In 2000, there were 100 workers who commuted into the municipality and 464 workers who commuted away. The municipality is a net exporter of workers, with about 4.6 workers leaving the municipality for every one entering. Of the working population, 12.6% used public transportation to get to work, and 67.2% used a private car.

==Religion==
From the 2000 census, 551 or 46.4% were Roman Catholic, while 334 or 28.1% belonged to the Swiss Reformed Church. Of the rest of the population, there were 3 members of an Orthodox church (or about 0.25% of the population), there were 8 individuals (or about 0.67% of the population) who belonged to the Christian Catholic Church, and there were 42 individuals (or about 3.54% of the population) who belonged to another Christian church. There were 4 (or about 0.34% of the population) who were Islamic. 188 (or about 15.84% of the population) belonged to no church, are agnostic or atheist, and 57 individuals (or about 4.80% of the population) did not answer the question.

==Education==
In Günsberg about 486 or (40.9%) of the population have completed non-mandatory upper secondary education, and 169 or (14.2%) have completed additional higher education (either university or a Fachhochschule). Of the 169 who completed tertiary schooling, 63.3% were Swiss men, 25.4% were Swiss women, 5.3% were non-Swiss men and 5.9% were non-Swiss women.

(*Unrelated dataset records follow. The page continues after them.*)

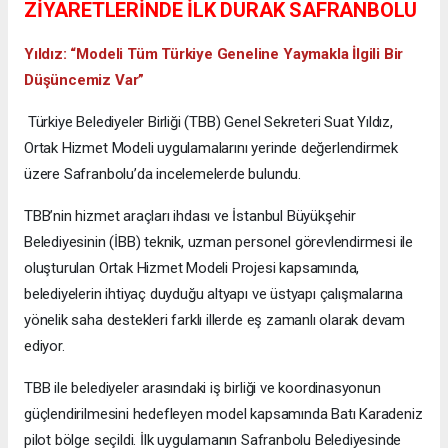
ZİYARETLERİNDE İLK DURAK SAFRANBOLU
Yıldız: “Modeli Tüm Türkiye Geneline Yaymakla İlgili Bir
Düşüncemiz Var”
Türkiye Belediyeler Birliği (TBB) Genel Sekreteri Suat Yıldız,
Ortak Hizmet Modeli uygulamalarını yerinde değerlendirmek
üzere Safranbolu’da incelemelerde bulundu.
TBB’nin hizmet araçları ihdası ve İstanbul Büyükşehir
Belediyesinin (İBB) teknik, uzman personel görevlendirmesi ile
oluşturulan Ortak Hizmet Modeli Projesi kapsamında,
belediyelerin ihtiyaç duyduğu altyapı ve üstyapı çalışmalarına
yönelik saha destekleri farklı illerde eş zamanlı olarak devam
ediyor.
TBB ile belediyeler arasındaki iş birliği ve koordinasyonun
güçlendirilmesini hedefleyen model kapsamında Batı Karadeniz
pilot bölge seçildi. İlk uygulamanın Safranbolu Belediyesinde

During the 2010–2011 school year there were a total of 111 students in the Günsberg school system. The education system in the Canton of Solothurn allows young children to attend two years of non-obligatory Kindergarten. During that school year, there were 26 children in kindergarten. The canton's school system requires students to attend six years of primary school, with some of the children attending smaller, specialized classes. In the municipality there were 85 students in primary school. The secondary school program consists of three lower, obligatory years of schooling, followed by three to five years of optional, advanced schools. All the lower secondary students from Günsberg attend their school in a neighboring municipality.

As of 2000, there were 32 students in Günsberg who came from another municipality, while 65 residents attended schools outside the municipality.